Gather all lines in the entries that include the word "hand".

Human pose keypoint data:
***

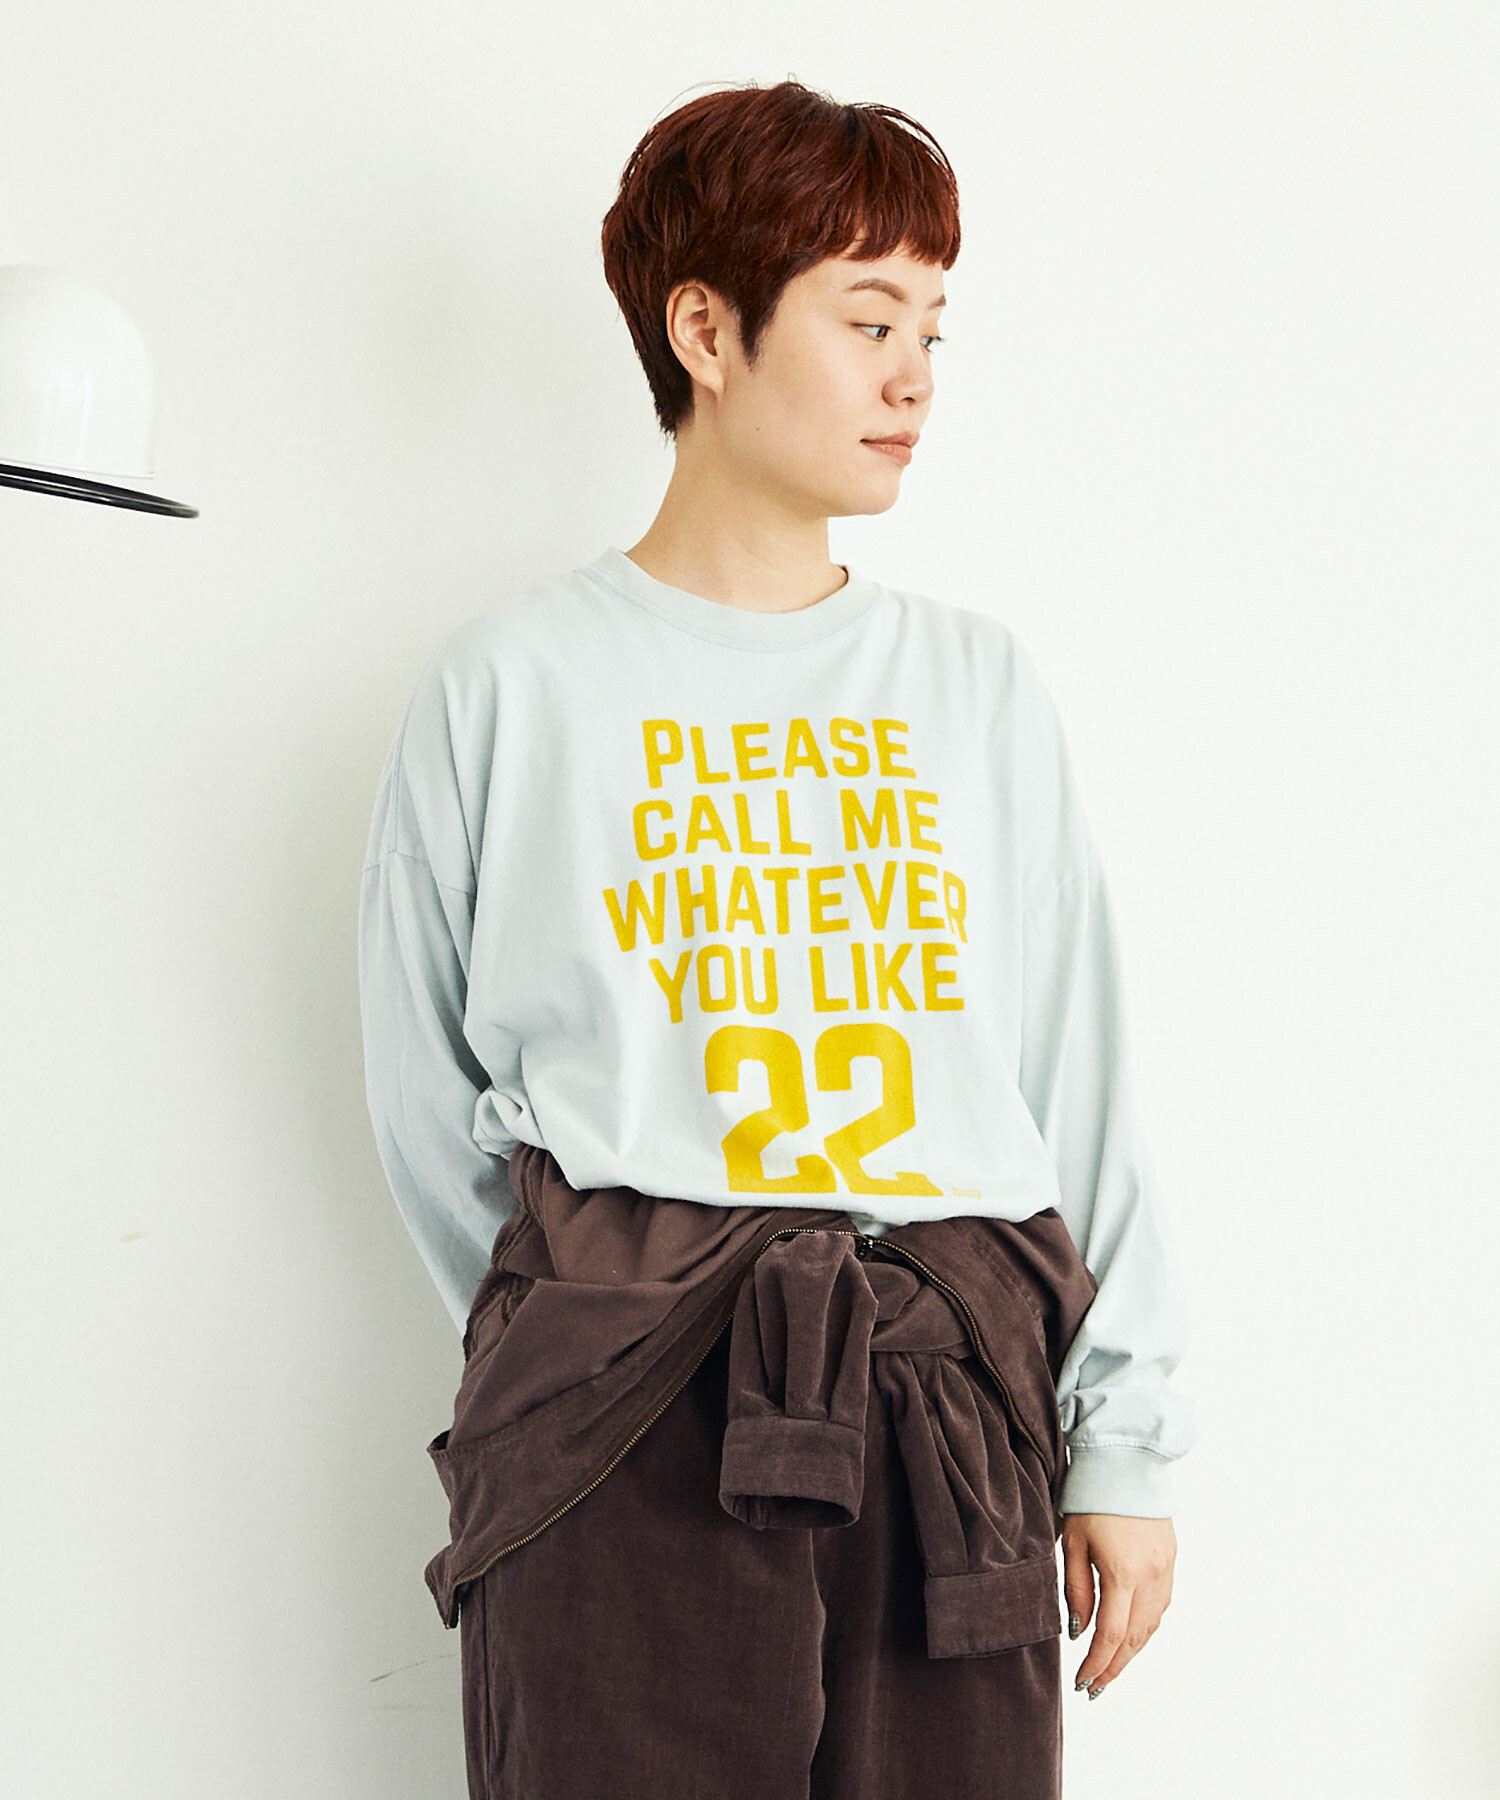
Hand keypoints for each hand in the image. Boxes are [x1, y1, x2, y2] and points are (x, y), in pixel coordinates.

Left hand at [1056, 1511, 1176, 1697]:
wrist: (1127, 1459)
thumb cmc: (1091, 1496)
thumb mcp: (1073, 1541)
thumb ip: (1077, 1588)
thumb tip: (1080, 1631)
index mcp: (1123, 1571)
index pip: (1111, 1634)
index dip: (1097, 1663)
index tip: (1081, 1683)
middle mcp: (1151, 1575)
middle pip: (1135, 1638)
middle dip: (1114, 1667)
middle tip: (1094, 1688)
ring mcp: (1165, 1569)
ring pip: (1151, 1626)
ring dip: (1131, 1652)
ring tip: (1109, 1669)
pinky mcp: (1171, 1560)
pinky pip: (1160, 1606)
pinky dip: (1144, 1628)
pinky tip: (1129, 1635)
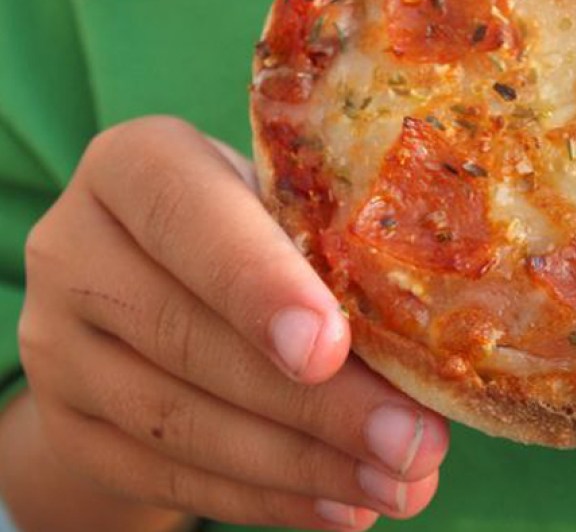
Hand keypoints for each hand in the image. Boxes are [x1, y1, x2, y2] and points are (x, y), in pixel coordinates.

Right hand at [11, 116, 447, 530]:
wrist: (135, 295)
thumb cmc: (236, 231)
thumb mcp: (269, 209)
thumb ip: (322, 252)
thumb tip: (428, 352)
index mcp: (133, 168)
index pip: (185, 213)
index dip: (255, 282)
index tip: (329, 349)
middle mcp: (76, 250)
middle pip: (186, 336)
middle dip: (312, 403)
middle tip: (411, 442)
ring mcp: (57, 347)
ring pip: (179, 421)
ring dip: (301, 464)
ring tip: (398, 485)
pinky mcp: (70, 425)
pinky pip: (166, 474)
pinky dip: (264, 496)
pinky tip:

***

SOLUTION TO THIS EXERCISE |
Hand keypoints for each hand in the image. Boxes are [x1, y1, x2, y2] and points are (x, y), in pixel coordinates.
Left hand at [1056, 1511, 1176, 1697]:
Hand keypoints for each hand in the image. Boxes are [x1, y1, x2, y2] and points are (x, y), in pixel coordinates.
Right hand at [11, 116, 447, 530]:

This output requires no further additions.